When I was about nine, my neighbor Kevin and I were dangerously sitting on our knees looking out the back of our school bus, waving to the line of cars behind us. Kevin, a well known prankster, was issued a citation by our bus driver. I was not. 

It didn’t seem fair at the time. In fact, I remember saying to the bus driver, “I was waving out the window too,” in case maybe she didn’t see me. I felt weird that I hadn't been reprimanded. 

“Do you want a citation?” she asked. 

I imagined the shame that came with carrying a white piece of paper home, the disappointed look on my parent’s faces as I handed it to them, the punishment (what if they took away Small Wonder viewing?!). I shook my head, and watched Vicky try to be a real girl that night. But I thought about how unfair it felt that that I got off scot-free. Even though I benefitted, it didn’t feel good. 

The citation didn’t seem to irrevocably change Kevin’s life. He has a career, a wife with great style (I scoped her wedding shoes), and a child. But how did not getting one change mine? 

I was quiet in elementary school. To keep us busy, Mrs. K, a fourth-grade substitute (who’d caught me cheating on a spelling test the year before—phew, I’m not perfect after all!) read each of our name’s meanings. “Alicia,” she said in a big voice. “Simple and seemly.” 

“What does ‘seemly’ mean?” Kevin had asked. 

“Polite,” Mrs. K responded. “Calm.” 

I remember the way Kevin nodded. “That’s about right,” he’d said. 
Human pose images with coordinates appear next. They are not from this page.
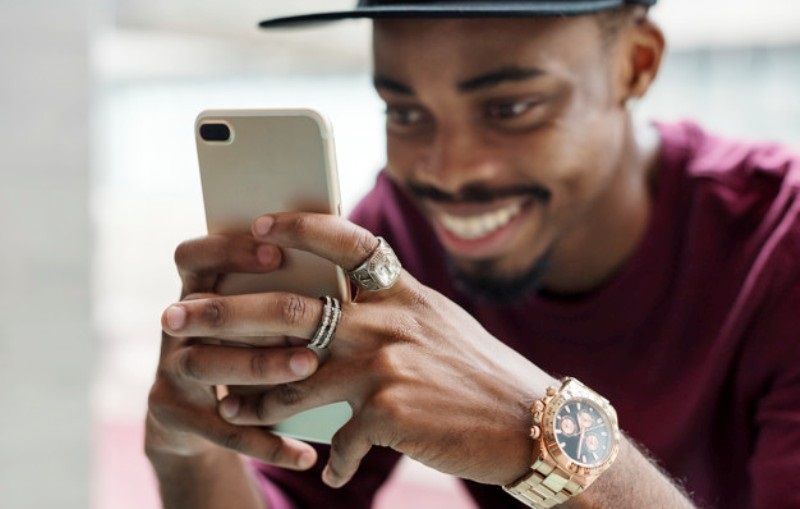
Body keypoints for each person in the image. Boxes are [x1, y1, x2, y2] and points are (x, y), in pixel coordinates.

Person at [145, 1, 800, 508]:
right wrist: (194, 455)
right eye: (404, 113)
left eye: (510, 107)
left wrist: (540, 432)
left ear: (636, 64)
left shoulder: (782, 241)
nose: (448, 172)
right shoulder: (394, 240)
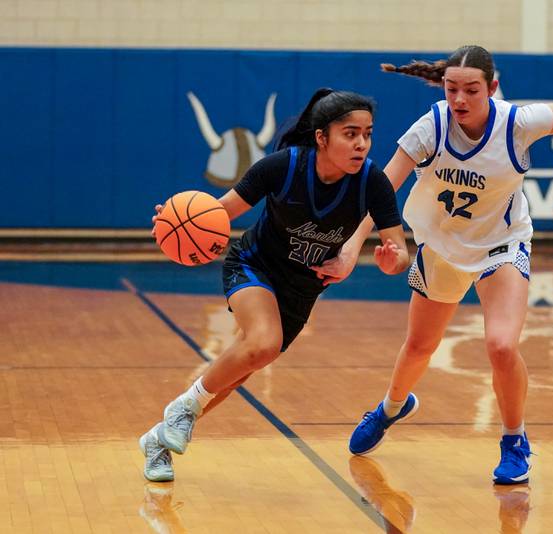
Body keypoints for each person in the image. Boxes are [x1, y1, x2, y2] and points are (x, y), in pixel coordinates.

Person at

That day on the bus, I learned I could get away with things others might not. It was a rare example of what I’d now chalk up to female-privilege, or perhaps “typically-demure” privilege. It gave me permission to move through the world a little differently. 

I think about that a lot these days, especially as I consider privileges I don’t have: being heard when I’ve spoken up about pain or discomfort, feeling safe to walk alone in the woods. Sure, I’m not the most privileged…but I’m not the least. 

In tiny ways, every day, in ways I can’t begin to see, I’m more privileged than many. And there’s a part of me that wants to point out, of course. But I’d be lying if I said there wasn’t still a part of me that doesn’t want a citation, and just wants to watch Small Wonder in peace.